___ Extracted data ___
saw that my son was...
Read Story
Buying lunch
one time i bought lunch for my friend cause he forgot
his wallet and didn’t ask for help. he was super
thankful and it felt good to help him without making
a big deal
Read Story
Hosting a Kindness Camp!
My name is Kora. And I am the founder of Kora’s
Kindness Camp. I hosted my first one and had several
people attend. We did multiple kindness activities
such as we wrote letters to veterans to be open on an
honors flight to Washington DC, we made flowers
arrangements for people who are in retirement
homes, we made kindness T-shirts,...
___
[Work request] Show each line of the rows above that contains the string "help". Letter case matters.

[Written response]
his wallet and didn’t ask for help. he was super
thankful and it felt good to help him without making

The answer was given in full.